At the end of THIS wiki page there is a formula about w a bit different from your. w=Cmu^0.25 * sqrt(k) / L
Is this wrong?


with the formulas you wrote, if:
I = Re^(-1/8)*0.16=0,06 (supposed Ux=4.42, Uy=0, Uz=0, x is the axis of cylinder)
L = diam * 0.038= (1.2e-3)*0.038= 4.56e-5
k = 1.5*(Ux * I)^2 = 0,105
then w=13000

are they reasonable?

alexeym April 3, 2014 10:19

Formula in the wiki is Cmu^(-0.25)*sqrt(k)/L and is the same as I've cited from source code.

Here are links to FLUENT and ESI Group pages on defining turbulence parameters:

http://combust.hit.edu.cn:8080/fluen...ug/node175.htm

http://support.esi-cfd.com/esi-users/turb_parameters/

They are not much different from the wiki page.

Take a look at tutorials using kOmegaSST, check the typical values in the tutorial, compare with yours.

ilpaso April 4, 2014 04:34

2 Attachment(s)
Thank you for the links.
My model goes to convergence in about 320 iterations. (with simpleFoam and k-w turbolence model (not komegaSST)
What do you think about this result? I'm running iterative simulations and any improvement is appreciated.
The mesh has about 160000 hexahedra elements.
Attached here you can find my case if you want take a look........ :D
There is not the mesh because it is 28Mb but there is an image of the geometry
The main diameter is 3mm and at the shrinkage the diameter is 1.2mm

alexeym April 4, 2014 04:50

As I don't know your final aim, I can't say anything about results.
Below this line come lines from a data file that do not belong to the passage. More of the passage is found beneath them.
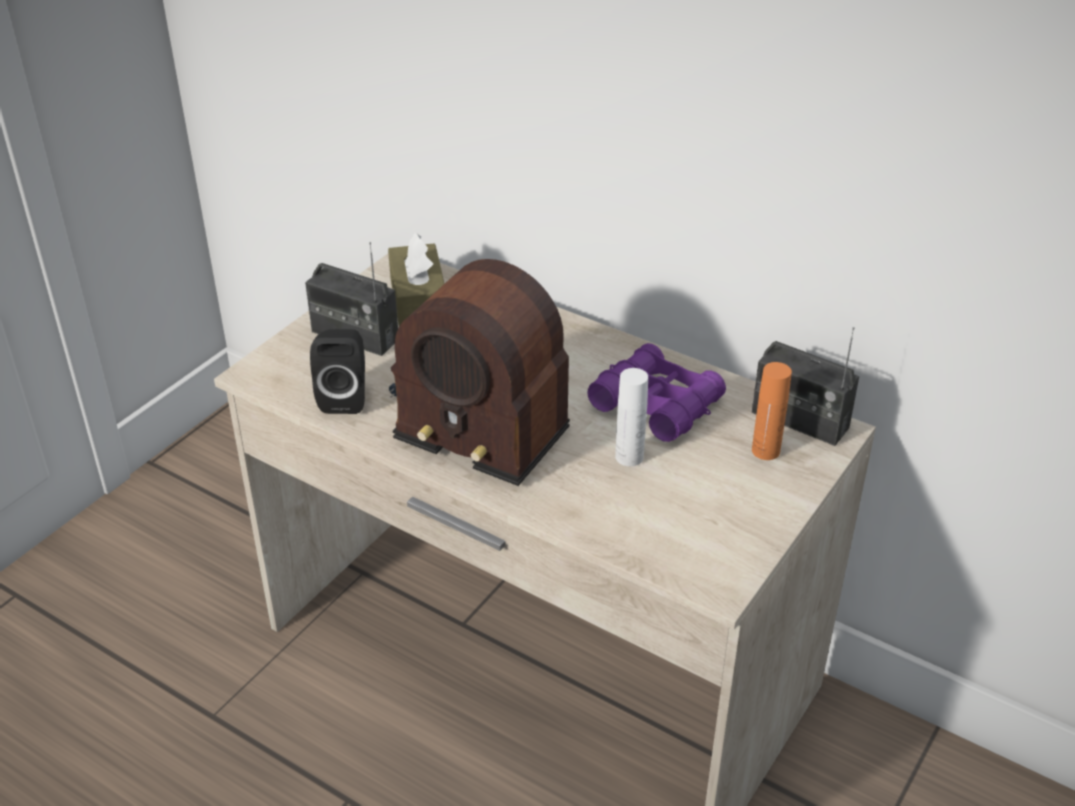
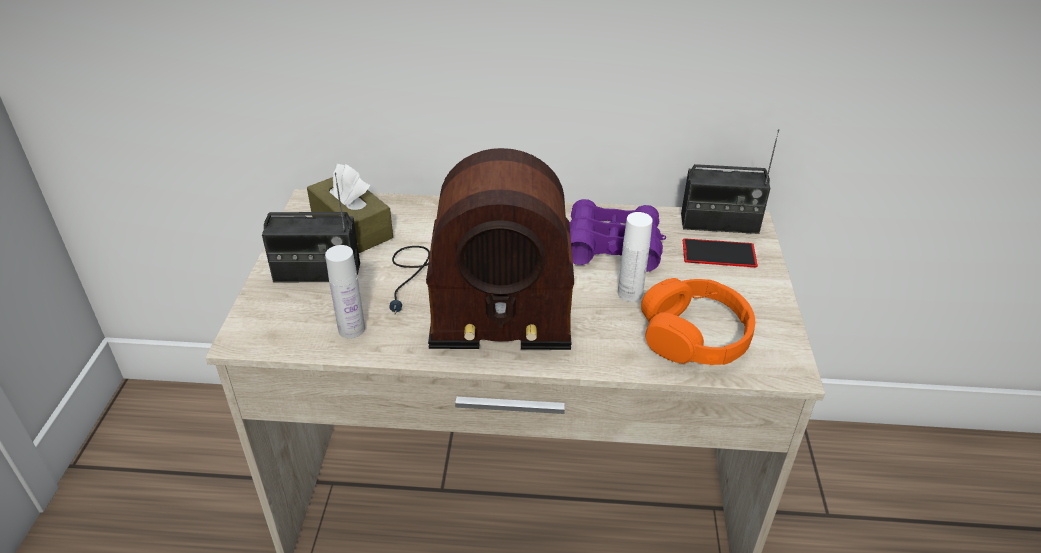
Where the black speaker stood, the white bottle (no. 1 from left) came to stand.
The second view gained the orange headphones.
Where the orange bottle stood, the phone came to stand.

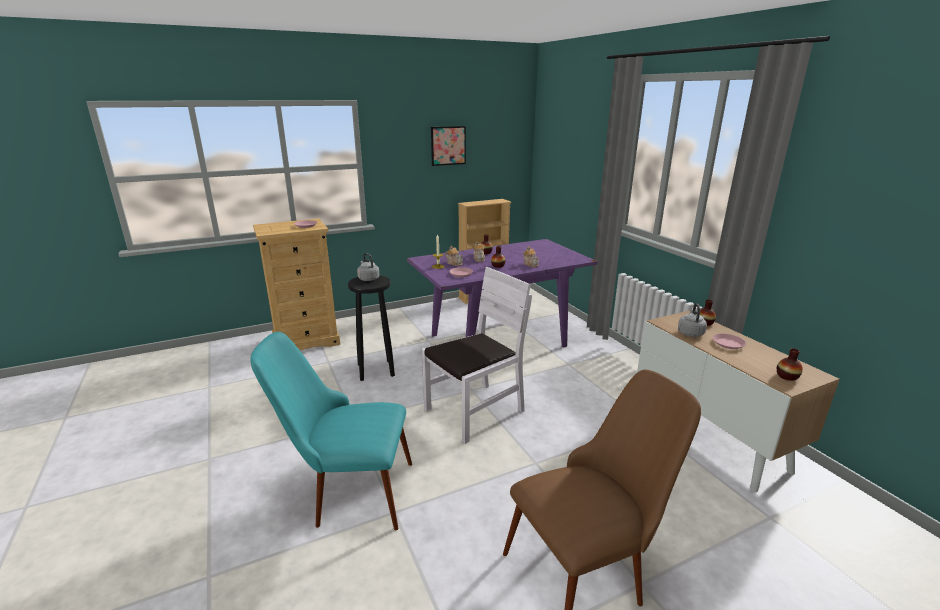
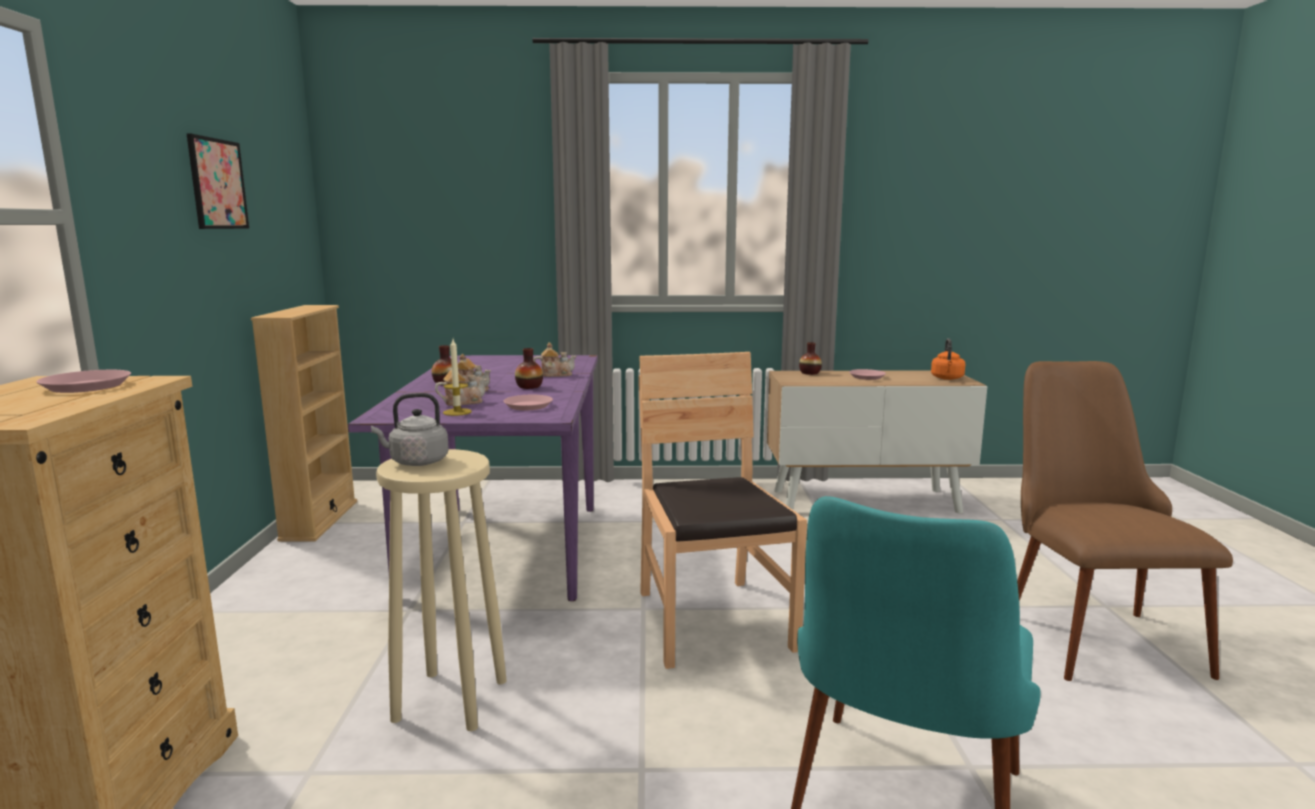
What was the black stool turned into the beige stool.
What was the white chair turned into the brown chair (no. 1 from left).
Where the vase (no. 4 from left) stood, the orange kettle came to stand.
The second view lost the grey kettle (no. 2 from left).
Case converged? Results seems to be reasonable? OK, go to the next problem.

You've shown geometry but not the mesh itself. Maybe you need to increase density near the walls, check y+.

You'd like to decrease number of iterations/calculation time? Play with discretisation schemes and linear system solvers.

ilpaso April 4, 2014 05:48

2 Attachment(s)
thank you Alexey!
Your suggestions are always precious!

Only for info:
the mesh is structured with increased density near the wall.
Attached here there are 2 images.
I'm learning step by step :)

RodriguezFatz April 7, 2014 05:06

Davide, are you sure you mean "structured"? This doesn't look like a structured mesh, I guess you mean a hexa-mesh, right?

ilpaso April 7, 2014 06:04

I Philipp,
thank you for your reply! Every day reading this forum I can reflect as I am ignorant about the cfd world.

Ok. My mesh is not structured. Can I say it is hybrid: structured at the boundary layer and not structured in the middle?

Thank you

RodriguezFatz April 7, 2014 06:12

Structured or not just describes the way the data is stored in the memory. Having a box meshed by hexas with dx=dy=dz doesn't necessarily mean, that the mesh is structured. But it can be. I think most solvers use only unstructed meshes. Your mesh is probably just completely unstructured.